Dimensions of (fully grown) organs and their associations with other plant properties were explored and quantified. In a wheat canopy, probably no two individual leaves are exactly similar. However, when modelling, particularly when dealing with individual phytomers in 3D, it is important to simplify the representation of the system to such a degree that it can be parameterized while still simulating the essential features of the system in the real world. Therefore it is important to recognize similarity rather than differences between properties, and to seek for conservative associations between the properties of successively appearing phytomers. Properties of phytomer components, such as final leaf length, commonly show a characteristic pattern of change with phytomer number (Bos & Neuteboom, 1998a; Fournier & Andrieu, 2000a; Lafarge et al., 2002), i.e. the properties of element n + 1 are conservatively associated with the properties of element n.

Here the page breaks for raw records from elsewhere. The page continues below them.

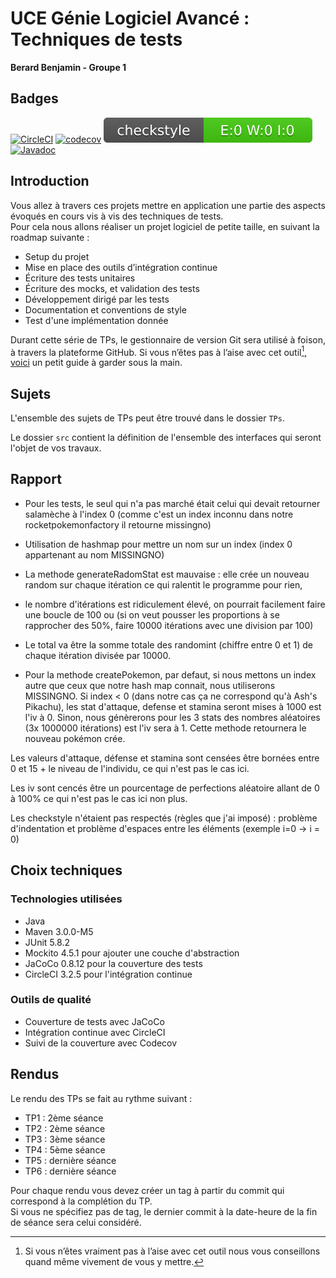 # UCE Génie Logiciel Avancé : Techniques de tests

**Berard Benjamin - Groupe 1**

## Badges

[![CircleCI](https://dl.circleci.com/status-badge/img/circleci/Q2JoH7tbPcB6HPzmCXXcH4/7hptH5Rhz3q7NUVoB6yYSH/tree/master.svg?style=svg)](https://dl.circleci.com/status-badge/redirect/circleci/Q2JoH7tbPcB6HPzmCXXcH4/7hptH5Rhz3q7NUVoB6yYSH/tree/master)
[![codecov](https://codecov.io/gh/Benjamin-Berard/ceri-m1-techniques-de-test/graph/badge.svg?token=BJRUHKY4FO)](https://codecov.io/gh/Benjamin-Berard/ceri-m1-techniques-de-test)
![Checkstyle](target/site/badges/checkstyle-result.svg)
[![Javadoc](https://img.shields.io/badge/Javadoc-Online-blue)](https://benjamin-berard.github.io/ceri-m1-techniques-de-test/apidocs/)


## Introduction

Vous allez à travers ces projets mettre en application une partie des aspects évoqués en cours vis à vis des techniques de tests.  
Pour cela nous allons réaliser un projet logiciel de petite taille, en suivant la roadmap suivante : 
- Setup du projet
- Mise en place des outils d’intégration continue
- Écriture des tests unitaires
- Écriture des mocks, et validation des tests
- Développement dirigé par les tests
- Documentation et conventions de style
- Test d'une implémentation donnée

Durant cette série de TPs, le gestionnaire de version Git sera utilisé à foison, à travers la plateforme GitHub. Si vous n’êtes pas à l’aise avec cet outil[^1], [voici](http://rogerdudler.github.io/git-guide/) un petit guide à garder sous la main.

## Sujets

L'ensemble des sujets de TPs peut être trouvé dans le dossier `TPs`.

Le dossier `src` contient la définition de l'ensemble des interfaces qui seront l'objet de vos travaux.

## Rapport

- Pour les tests, le seul qui n'a pas marché était celui qui devait retourner salamèche à l'index 0 (comme c'est un index inconnu dans notre rocketpokemonfactory il retourne missingno)

- Utilisation de hashmap pour mettre un nom sur un index (index 0 appartenant au nom MISSINGNO)

- La methode generateRadomStat est mauvaise : elle crée un nouveau random sur chaque itération ce qui ralentit le programme pour rien,
- le nombre d'itérations est ridiculement élevé, on pourrait facilement faire une boucle de 100 ou
(si on veut pousser les proportions à se rapprocher des 50%, faire 10000 itérations avec une division par 100)

- Le total va être la somme totale des randomint (chiffre entre 0 et 1) de chaque itération divisée par 10000.


- Pour la methode createPokemon, par defaut, si nous mettons un index autre que ceux que notre hash map connait, nous utiliserons MISSINGNO.
  Si index < 0 (dans notre cas ça ne correspond qu'à Ash's Pikachu), les stat d'attaque, defense et stamina seront mises à 1000 est l'iv à 0.
  Sinon, nous génèrerons pour les 3 stats des nombres aléatoires (3x 1000000 itérations) est l'iv sera à 1.
  Cette methode retournera le nouveau pokémon crée.



Les valeurs d'attaque, défense et stamina sont censées être bornées entre 0 et 15 + le niveau de l'individu, ce qui n'est pas le cas ici.

Les iv sont cencés être un pourcentage de perfections aléatoire allant de 0 à 100% ce qui n'est pas le cas ici non plus.

Les checkstyle n'étaient pas respectés (règles que j'ai imposé) : problème d'indentation et problème d'espaces entre les éléments (exemple i=0 -> i = 0)

## Choix techniques

### Technologies utilisées
- Java 
- Maven 3.0.0-M5
- JUnit 5.8.2
- Mockito 4.5.1 pour ajouter une couche d'abstraction
- JaCoCo 0.8.12 pour la couverture des tests
- CircleCI 3.2.5 pour l'intégration continue

### Outils de qualité
- Couverture de tests avec JaCoCo
- Intégration continue avec CircleCI
- Suivi de la couverture avec Codecov

## Rendus

Le rendu des TPs se fait au rythme suivant :

- TP1 : 2ème séance
- TP2 : 2ème séance
- TP3 : 3ème séance
- TP4 : 5ème séance
- TP5 : dernière séance
- TP6 : dernière séance

Pour chaque rendu vous devez créer un tag à partir du commit qui correspond à la complétion du TP.  
Si vous ne spécifiez pas de tag, le dernier commit à la date-heure de la fin de séance sera celui considéré.

[^1]: Si vous n’êtes vraiment pas à l’aise avec cet outil nous vous conseillons quand même vivement de vous y mettre.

L-systems (Lindenmayer, 1968; Prusinkiewicz, 1999) provide a basically modular approach to modelling, enabling plants and canopies to be described as a collection of modules. In a functional–structural approach, l-systems embed physiology, or are combined with physiological or process-based growth models (Hanan & Hearn, 2003), or exchange data with environmental models. In the current work the wheat architecture is programmed in the plant-modelling language CPFG within the l-studio shell (Prusinkiewicz et al., 2000); the original ADEL-wheat was programmed in graphtal (Streit, 1992). Light absorption per individual leaf element of the 3D structure (beyond the subject of this paper) can be achieved by interfacing the l-system with the nested radiosity model (Chelle & Andrieu, 1998).
The current paper presents the concept of modelling the 3D representation of cereal development, which is independent of the programming environment used.